King Bridei
Our forgotten Pictish King
The Battle of Dunnichen
If the Pictish army led by King Bridei had lost to the invading Angles at the Battle of Dunnichen, then Scotland as we know it today simply would not exist. It was one of the most important battles of our early medieval history, and this is reflected in the fact that we know more about it than any other single event in 7th century Scotland.
The Picts destroyed King Egfrith's Anglian army from Northumbria on May 20, 685, and their resounding victory helped form the political landscape of northern Britain for 200 years. They recovered territory, including Fife, which the Angles had occupied for almost 30 years.
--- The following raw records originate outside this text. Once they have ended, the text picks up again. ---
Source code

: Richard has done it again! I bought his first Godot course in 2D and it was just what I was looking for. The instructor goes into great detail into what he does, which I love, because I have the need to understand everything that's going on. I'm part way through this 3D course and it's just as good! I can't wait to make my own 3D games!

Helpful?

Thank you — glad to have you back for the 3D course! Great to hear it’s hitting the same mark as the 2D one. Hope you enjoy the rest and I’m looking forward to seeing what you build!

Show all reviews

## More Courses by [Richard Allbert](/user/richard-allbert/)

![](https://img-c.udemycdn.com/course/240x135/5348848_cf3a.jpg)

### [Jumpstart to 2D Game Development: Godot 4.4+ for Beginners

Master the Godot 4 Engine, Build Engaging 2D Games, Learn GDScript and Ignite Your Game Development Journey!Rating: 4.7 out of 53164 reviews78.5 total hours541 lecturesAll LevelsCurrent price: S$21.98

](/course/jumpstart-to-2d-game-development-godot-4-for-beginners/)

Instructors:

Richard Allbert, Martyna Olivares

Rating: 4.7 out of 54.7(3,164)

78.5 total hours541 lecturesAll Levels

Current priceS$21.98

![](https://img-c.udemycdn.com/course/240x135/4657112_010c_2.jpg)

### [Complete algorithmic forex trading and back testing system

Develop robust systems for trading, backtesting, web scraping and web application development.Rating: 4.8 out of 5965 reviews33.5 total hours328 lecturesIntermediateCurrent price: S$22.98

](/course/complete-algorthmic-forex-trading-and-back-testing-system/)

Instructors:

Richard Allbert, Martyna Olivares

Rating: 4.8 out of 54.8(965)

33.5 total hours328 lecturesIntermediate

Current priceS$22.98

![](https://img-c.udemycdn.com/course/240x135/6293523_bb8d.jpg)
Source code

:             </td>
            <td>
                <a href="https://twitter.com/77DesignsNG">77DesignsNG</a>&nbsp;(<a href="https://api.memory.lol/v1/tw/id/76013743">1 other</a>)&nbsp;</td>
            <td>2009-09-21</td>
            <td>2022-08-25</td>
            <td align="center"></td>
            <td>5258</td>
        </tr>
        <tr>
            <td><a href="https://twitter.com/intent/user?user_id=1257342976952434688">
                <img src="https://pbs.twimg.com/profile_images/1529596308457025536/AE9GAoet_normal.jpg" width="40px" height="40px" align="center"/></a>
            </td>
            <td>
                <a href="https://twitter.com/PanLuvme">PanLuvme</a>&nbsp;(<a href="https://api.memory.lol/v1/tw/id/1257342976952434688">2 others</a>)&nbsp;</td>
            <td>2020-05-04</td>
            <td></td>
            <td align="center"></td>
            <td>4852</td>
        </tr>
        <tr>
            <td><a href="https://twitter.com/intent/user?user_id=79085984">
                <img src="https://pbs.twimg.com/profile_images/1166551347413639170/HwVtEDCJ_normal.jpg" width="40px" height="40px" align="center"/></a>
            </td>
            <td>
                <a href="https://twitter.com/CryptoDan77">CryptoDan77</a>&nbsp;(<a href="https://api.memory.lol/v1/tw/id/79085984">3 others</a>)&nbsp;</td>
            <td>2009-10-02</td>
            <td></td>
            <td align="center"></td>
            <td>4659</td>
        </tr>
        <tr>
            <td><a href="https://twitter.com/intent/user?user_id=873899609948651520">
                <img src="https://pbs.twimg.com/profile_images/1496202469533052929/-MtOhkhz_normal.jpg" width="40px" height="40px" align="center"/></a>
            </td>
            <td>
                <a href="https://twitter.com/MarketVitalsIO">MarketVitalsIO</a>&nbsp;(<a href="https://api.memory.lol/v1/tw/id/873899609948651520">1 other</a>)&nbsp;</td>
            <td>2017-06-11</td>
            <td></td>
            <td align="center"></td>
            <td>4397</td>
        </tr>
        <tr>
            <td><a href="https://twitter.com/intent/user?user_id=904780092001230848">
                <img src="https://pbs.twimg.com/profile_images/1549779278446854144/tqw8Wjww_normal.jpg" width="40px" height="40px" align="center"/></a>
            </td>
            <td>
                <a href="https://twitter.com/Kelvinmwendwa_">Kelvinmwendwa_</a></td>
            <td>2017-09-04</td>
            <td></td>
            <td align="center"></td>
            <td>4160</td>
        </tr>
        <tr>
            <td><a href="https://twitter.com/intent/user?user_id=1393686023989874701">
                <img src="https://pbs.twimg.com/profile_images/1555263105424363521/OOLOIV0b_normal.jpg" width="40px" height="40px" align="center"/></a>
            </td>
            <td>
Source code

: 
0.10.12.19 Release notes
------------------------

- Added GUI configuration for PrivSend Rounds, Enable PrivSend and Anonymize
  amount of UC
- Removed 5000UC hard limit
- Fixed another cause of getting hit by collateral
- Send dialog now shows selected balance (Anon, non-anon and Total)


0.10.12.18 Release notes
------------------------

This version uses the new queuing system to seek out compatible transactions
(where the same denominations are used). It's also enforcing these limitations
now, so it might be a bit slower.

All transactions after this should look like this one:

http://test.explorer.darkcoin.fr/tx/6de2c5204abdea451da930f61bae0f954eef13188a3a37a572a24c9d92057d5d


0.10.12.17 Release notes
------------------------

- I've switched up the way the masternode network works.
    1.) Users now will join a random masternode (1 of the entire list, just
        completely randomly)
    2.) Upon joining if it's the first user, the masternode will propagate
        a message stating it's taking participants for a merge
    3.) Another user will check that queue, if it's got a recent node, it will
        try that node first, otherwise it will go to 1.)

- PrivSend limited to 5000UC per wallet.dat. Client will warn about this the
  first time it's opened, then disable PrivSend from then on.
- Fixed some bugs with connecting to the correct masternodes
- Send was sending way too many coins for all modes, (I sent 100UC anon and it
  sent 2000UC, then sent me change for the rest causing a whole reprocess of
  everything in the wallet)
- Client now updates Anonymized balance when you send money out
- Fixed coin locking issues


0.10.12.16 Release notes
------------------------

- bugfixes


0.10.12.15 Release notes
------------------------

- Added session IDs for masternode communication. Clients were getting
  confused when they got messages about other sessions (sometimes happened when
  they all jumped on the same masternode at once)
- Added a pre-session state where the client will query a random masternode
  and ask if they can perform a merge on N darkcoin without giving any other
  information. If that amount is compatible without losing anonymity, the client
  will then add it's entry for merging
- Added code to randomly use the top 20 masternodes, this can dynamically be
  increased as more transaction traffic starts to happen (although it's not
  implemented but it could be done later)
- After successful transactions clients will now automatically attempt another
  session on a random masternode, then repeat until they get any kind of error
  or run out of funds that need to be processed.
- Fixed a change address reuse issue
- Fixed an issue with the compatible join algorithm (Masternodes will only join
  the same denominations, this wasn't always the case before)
There had been a Pictish rebellion. against Northumbrian control in 672, which had ended in bloody defeat. Northumbrian sources luridly, though probably with exaggeration, tell us that the victors were able to cross dry-shod over two rivers, so full were they of the bodies of slain Picts.
These rivers were the Carron and the Avon, near present-day Grangemouth. During much of this time, the border between Northumbria and Pictland was probably the Tay.
The Battle of Dunnichen ensured that this border was pushed south to its earlier position on the Firth of Forth, and it remained there until the disappearance of the Pictish realm towards 900, and the emergence of the new kingdom of the Scots. But in 685 King Egfrith was so sure about his control of southern Pictland that the Northumbrian Church had even founded a bishopric to look after its new ecclesiastical province. It was based at Abercorn on the southern shore of the Forth.
But the new bishop, Trumwine, felt so insecure after his king's defeat and death at Dunnichen that he and his household fled southwards, and that was the end of the bishopric of Abercorn. Because the battle was so well-known among all the peoples of the north, each had its own name for it. The Irish annals call it the battle of Dun Neachtain - Nechtan's hill fort – which is the origin of the modern parish and village name Dunnichen.
We do not know the Nechtan who is being referred to here, but it was the name of several Pictish kings, including Bridei's grandfather.
Dún Neachtain may well have been a royal stronghold in the 7th century. It applied originally to the hill and hill-fort overlooking the site of the battle.
The defeated Angles called the battle site Nechtansmere - Nechtan's loch. It refers to the same Nechtan, but with the emphasis on the low-lying wetlands where the battle actually took place.
But what name did the Picts themselves give to the battle?
The most obvious would be the Pictish equivalent of Dun Neachtain, something like Dun Naiton.
However, the Welsh-speaking British of Strathclyde and Dunbartonshire called it the battle of Linn Garan, we know that the Pictish language is closely related to Welsh, so it is likely that the British got this name from the Picts. It refers, of course, to that body of water called Nechtansmere by the Angles.
We know nothing about the general strategy of the battle, beyond the fact that the Northumbrians fell into some kind of trap, lured into an ambush by a group of Pictish warriors pretending to flee. The Northumbrian army may have been advancing up Strathmore from Perth, as Graeme Cruickshank suggests in his detailed booklet on the Battle of Dunnichen – and so would have been diverted from their route just north-east of Forfar.
It is quite possible that they were aiming for the key Pictish fortress of Dunnottar on the coast south of Stonehaven.
From whatever direction the Northumbrians approached Dunnichen, they certainly found themselves in a very dangerous position, between the high-ground of Dunnichen Hill occupied by the full strength of the Pictish army on one side, and a boggy loch on the other.
It is ironic that we know much less about the victorious king Bridei, the son of Bile, than about his defeated enemy, Egfrith. The two kings were cousins, scarcely surprising given the importance of marriage alliances among ruling dynasties of neighbouring kingdoms.
Bridei was proclaimed king – in at least part of Pictland – after the Pictish defeat at the hands of Northumbrians in 672. In the 13 years between becoming king, and the Battle of Dunnichen, we have only one brief mention of him in the annals. That was in 682 when he laid waste to Orkney. This may have been part of his strategy to unite, by force if necessary, all the Pictish peoples under one king, with the long-term aim of ousting the Northumbrians from occupied Pictish territory.
After Dunnichen, he remained king until his death in 693, and was buried on lona.